Während der Verarbeitung der Organosandwichhalbzeuge im Hybridspritzgussprozess besteht die Möglichkeit die Potting-Füllungen mittels Spritzguß und mit thermoplastischem Kunststoff zu realisieren. In experimentellen Untersuchungen konnte bereits nachgewiesen werden, dass eine reproduzierbare Füllung eines zuvor präparierten Kernbereichs mittels angepassten Spritzgießzyklus innerhalb weniger Sekunden möglich ist. Als Spritzgussmaterialen für das Kunststoff-Potting ist in den Versuchen, passend zum Matrixmaterial der Organosandwich- Halbzeuge, Polypropylen mit einem MFI von 23 g/10min verarbeitet wurden. Es konnten sowohl mittels Spritzguss reine Potting-Füllungen hergestellt, als auch ein metallischer Insert im Sandwich eingebettet werden.
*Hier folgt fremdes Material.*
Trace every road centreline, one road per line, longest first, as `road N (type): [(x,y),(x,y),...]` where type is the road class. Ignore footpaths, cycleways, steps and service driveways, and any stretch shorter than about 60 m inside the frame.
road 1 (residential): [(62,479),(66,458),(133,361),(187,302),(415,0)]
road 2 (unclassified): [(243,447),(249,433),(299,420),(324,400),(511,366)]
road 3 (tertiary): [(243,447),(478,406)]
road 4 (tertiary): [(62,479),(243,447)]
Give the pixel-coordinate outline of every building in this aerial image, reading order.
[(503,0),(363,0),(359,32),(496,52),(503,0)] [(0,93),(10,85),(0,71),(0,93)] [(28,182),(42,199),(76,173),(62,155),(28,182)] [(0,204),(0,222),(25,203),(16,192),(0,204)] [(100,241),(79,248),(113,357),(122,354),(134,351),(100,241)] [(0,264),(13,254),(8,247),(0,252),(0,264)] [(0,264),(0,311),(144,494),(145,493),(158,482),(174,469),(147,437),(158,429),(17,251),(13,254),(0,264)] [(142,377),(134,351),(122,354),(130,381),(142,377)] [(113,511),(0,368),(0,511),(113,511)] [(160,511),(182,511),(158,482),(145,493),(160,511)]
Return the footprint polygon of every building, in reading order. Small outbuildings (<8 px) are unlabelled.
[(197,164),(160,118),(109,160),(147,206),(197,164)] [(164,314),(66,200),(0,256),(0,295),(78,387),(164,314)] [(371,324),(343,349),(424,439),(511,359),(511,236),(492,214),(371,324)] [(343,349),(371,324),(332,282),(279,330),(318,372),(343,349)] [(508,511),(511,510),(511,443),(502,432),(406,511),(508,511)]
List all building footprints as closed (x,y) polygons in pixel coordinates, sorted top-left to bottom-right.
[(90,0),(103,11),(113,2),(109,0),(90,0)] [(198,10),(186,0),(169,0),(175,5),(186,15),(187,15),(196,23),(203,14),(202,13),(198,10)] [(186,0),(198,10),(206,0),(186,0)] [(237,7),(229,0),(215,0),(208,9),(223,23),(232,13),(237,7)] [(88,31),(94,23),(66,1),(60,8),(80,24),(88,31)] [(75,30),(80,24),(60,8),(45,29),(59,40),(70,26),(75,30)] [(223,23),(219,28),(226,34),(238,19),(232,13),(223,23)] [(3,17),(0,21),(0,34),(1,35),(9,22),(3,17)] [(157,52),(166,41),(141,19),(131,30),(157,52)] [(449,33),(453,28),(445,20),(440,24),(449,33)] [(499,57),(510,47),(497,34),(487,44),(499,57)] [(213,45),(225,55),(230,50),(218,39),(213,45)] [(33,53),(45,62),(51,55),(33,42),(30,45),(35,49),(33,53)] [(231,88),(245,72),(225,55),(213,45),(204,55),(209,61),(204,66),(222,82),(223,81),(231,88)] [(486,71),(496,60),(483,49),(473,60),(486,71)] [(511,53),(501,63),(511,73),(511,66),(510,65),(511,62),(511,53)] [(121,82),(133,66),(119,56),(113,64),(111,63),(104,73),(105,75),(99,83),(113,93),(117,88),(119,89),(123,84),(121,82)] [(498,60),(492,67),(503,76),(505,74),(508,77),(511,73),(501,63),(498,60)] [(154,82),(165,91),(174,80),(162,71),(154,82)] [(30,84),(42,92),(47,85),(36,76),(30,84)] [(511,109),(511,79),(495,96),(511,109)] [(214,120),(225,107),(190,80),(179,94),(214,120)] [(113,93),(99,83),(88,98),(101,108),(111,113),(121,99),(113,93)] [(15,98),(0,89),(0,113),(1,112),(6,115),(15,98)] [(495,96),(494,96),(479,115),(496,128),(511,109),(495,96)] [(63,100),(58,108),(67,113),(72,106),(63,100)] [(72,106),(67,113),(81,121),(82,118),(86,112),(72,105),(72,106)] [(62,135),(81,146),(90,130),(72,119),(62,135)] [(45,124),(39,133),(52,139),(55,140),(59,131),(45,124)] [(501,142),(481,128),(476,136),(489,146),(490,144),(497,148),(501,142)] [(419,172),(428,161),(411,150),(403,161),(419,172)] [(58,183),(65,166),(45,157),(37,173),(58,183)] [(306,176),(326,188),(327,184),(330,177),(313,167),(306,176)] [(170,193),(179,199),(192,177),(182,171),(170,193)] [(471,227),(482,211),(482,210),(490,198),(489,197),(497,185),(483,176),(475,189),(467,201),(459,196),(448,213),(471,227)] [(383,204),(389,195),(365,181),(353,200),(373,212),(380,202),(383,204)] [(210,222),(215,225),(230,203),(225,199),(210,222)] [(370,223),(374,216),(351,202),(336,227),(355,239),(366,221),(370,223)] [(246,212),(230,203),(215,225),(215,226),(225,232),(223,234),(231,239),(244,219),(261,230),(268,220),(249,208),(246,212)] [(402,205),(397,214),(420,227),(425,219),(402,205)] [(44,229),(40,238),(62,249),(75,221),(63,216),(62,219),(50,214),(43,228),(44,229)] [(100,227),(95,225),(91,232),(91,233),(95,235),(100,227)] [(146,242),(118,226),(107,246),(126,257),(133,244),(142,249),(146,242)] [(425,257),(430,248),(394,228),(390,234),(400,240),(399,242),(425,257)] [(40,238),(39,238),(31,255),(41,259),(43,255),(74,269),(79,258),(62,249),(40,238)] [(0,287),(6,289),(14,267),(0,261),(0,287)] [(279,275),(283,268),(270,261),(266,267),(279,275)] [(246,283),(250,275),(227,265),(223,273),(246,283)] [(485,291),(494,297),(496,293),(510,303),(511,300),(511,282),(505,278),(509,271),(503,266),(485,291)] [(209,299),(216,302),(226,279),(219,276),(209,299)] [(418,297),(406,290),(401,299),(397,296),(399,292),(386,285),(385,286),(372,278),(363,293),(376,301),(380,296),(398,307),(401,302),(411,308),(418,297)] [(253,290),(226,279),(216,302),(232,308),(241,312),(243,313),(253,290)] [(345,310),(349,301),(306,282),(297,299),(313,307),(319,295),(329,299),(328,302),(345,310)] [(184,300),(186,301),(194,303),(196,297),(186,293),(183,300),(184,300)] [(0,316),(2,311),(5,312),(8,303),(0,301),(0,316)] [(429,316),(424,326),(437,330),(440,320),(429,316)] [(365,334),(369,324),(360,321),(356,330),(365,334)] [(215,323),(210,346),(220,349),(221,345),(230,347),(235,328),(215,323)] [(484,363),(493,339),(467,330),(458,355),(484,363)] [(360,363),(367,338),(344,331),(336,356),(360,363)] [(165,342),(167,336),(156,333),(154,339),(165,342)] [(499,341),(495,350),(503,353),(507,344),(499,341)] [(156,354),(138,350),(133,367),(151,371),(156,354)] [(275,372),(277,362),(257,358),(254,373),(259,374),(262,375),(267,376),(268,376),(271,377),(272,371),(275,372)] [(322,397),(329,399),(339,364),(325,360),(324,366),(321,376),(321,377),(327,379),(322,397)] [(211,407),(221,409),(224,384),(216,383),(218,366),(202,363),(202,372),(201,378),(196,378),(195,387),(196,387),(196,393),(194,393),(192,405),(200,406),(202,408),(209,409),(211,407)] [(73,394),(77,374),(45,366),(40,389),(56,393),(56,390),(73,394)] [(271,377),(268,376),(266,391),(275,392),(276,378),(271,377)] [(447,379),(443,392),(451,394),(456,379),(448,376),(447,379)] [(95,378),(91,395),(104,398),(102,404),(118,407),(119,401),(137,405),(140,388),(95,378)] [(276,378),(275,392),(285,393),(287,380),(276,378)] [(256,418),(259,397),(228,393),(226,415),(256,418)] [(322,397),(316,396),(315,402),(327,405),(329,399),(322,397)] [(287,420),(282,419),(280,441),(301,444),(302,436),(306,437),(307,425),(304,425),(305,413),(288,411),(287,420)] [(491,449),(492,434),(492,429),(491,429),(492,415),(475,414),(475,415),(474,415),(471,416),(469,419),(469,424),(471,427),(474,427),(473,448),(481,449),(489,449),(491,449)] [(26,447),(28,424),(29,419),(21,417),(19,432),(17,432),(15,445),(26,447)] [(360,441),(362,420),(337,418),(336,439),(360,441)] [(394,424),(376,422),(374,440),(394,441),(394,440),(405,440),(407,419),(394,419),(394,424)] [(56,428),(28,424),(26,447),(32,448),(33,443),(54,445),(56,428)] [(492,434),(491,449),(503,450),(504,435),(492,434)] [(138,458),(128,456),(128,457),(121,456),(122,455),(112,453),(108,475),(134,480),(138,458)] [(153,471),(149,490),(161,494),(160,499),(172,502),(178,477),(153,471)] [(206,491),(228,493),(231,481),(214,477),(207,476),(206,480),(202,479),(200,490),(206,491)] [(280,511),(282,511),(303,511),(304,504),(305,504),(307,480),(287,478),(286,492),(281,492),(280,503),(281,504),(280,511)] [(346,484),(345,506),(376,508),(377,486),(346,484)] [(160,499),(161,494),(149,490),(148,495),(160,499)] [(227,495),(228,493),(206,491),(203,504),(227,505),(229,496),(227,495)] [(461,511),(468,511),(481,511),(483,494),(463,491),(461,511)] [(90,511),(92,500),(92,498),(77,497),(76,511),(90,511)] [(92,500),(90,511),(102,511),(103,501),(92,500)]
Kosteneffizienter Leichtbau im Automobilbau durch Warmumformung und Spritzgussfunktionalisierung von innovativen Organosandwich-Halbzeugen

Innovative Organosandwich-Halbzeuge bestehend aus einem thermoplastischen Wabenkern und faserverstärkten Decklagen mit Thermoplastmatrix (Organobleche) lassen sich in einem kontinuierlichen Prozess herstellen und sind damit wesentlich kostengünstiger als Sandwichstrukturen mit konventionellen Kernmaterialien (z.B. expandierte Wabenkerne). Durch eine Deckschicht aus gewebeverstärkten Organoblechen oder thermoplastischen Laminaten aus UD-Einzellagen können anwendungsoptimierte und belastungsgerechte Sandwichstrukturen großserientauglich hergestellt werden. Für die Verwendung in komplexen Bauteilen müssen diese Organosandwich Halbzeuge umgeformt und ggf. weiter funktionalisiert werden. Im Forschungsvorhaben Organosandwich konnte aufgezeigt werden, dass dies machbar ist. Der vorliegende Beitrag gibt einen kurzen Überblick über die dabei gewonnenen Erkenntnisse.